┏━━

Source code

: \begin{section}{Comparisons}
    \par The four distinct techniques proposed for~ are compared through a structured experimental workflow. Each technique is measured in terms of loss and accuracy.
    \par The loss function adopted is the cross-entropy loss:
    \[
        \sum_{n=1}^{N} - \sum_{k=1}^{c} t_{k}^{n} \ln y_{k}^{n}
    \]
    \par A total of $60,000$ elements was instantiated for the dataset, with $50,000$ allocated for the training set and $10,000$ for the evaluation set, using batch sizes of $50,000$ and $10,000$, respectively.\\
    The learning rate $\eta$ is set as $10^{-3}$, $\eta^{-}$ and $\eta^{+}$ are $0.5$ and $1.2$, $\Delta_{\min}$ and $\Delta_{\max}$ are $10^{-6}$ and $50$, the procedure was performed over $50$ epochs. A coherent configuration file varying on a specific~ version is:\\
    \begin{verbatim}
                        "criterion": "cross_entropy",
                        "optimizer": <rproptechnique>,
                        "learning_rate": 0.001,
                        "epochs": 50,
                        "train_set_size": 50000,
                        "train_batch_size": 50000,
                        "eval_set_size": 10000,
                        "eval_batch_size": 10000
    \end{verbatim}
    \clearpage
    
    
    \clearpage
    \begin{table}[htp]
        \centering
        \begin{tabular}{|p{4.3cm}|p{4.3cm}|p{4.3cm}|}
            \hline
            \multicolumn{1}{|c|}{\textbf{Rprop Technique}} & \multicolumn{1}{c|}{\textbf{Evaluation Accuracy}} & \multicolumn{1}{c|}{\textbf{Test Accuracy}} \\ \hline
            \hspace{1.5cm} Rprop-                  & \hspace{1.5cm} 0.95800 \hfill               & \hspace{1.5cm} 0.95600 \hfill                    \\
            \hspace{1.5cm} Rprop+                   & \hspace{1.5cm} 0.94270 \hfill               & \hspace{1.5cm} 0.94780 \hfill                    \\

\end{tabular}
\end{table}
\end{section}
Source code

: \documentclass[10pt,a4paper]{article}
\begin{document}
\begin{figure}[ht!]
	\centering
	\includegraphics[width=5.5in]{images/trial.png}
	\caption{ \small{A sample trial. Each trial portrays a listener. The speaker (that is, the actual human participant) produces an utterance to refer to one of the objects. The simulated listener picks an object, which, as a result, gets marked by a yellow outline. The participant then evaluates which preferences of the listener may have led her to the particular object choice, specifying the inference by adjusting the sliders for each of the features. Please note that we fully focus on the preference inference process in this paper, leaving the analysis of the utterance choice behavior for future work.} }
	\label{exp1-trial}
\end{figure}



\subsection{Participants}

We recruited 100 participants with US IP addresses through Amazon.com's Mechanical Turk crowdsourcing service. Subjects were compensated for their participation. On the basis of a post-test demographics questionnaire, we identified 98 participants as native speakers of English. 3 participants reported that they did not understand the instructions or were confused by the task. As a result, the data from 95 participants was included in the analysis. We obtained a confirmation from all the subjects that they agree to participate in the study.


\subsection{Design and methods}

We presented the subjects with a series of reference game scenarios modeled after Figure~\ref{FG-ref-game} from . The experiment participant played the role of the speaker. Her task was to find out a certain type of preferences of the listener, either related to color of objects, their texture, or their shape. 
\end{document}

┗━━

Copy every line above that includes the string "subsection".

Answer →
\subsection{Participants}
\subsection{Design and methods}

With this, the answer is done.